Existing RAG systems neglect the temporal sensitivity of knowledge, hindering accurate discrimination of time-sensitive facts; moreover, their evaluation predominantly relies on static corpora, overlooking update costs and retrieval stability during knowledge evolution. To address these limitations, we propose TG-RAG, a time-aware RAG framework featuring a dual-layer temporal graph model—comprising a temporal knowledge graph and a hierarchical time tree—to explicitly encode multi-granular temporal knowledge. TG-RAG introduces three key innovations: timestamped relation extraction, dynamic subgraph retrieval, and incremental graph fusion—enabling fine-grained temporal-aware retrieval and efficient incremental updates. Evaluated on the newly constructed ECT-QA benchmark—a temporally evolving question-answering dataset—TG-RAG significantly outperforms state-of-the-art baselines in both time-sensitive question answering and incremental update efficiency.

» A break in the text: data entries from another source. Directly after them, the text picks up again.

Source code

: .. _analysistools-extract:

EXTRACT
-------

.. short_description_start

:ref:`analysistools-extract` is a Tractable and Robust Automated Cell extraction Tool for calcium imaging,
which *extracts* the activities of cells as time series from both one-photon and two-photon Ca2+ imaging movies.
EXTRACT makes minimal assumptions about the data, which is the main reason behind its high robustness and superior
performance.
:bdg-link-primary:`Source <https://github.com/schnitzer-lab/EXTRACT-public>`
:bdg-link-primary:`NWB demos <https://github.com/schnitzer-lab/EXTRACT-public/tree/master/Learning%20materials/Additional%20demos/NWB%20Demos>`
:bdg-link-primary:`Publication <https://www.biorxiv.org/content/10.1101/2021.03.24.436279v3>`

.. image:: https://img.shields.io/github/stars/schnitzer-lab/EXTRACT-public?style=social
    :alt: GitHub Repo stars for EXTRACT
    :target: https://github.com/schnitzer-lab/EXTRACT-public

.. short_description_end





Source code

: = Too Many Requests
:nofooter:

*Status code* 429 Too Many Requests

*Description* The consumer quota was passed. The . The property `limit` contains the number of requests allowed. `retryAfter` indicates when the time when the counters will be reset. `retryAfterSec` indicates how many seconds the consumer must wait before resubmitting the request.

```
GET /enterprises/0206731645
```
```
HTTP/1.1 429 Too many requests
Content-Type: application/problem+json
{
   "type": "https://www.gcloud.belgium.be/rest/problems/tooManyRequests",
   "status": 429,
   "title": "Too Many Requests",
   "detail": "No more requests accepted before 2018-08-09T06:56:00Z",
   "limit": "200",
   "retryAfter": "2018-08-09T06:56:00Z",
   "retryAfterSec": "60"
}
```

Knowledge is inherently time-sensitive and continuously evolves over time. Although current Retrieval-Augmented Generation (RAG) systems enrich LLMs with external knowledge, they largely ignore this temporal nature. This raises two challenges for RAG. First, current RAG methods lack effective time-aware representations. Same facts of different time are difficult to distinguish with vector embeddings or conventional knowledge graphs. Second, most RAG evaluations assume a static corpus, leaving a blind spot regarding update costs and retrieval stability as knowledge evolves. To make RAG time-aware, we propose Temporal GraphRAG (TG-RAG), which models external corpora as a bi-level temporal graph consisting of a temporal knowledge graph with timestamped relations and a hierarchical time graph. Multi-granularity temporal summaries are generated for each time node to capture both key events and broader trends at that time. The design supports incremental updates by extracting new temporal facts from the incoming corpus and merging them into the existing graph. The temporal graph explicitly represents identical facts at different times as distinct edges to avoid ambiguity, and the time hierarchy graph allows only generating reports for new leaf time nodes and their ancestors, ensuring effective and efficient updates. During inference, TG-RAG dynamically retrieves a subgraph within the temporal and semantic scope of the query, enabling precise evidence gathering. Moreover, we introduce ECT-QA, a time-sensitive question-answering dataset featuring both specific and abstract queries, along with a comprehensive evaluation protocol designed to assess incremental update capabilities of RAG systems. Extensive experiments show that TG-RAG significantly outperforms existing baselines, demonstrating the effectiveness of our method in handling temporal knowledge and incremental updates.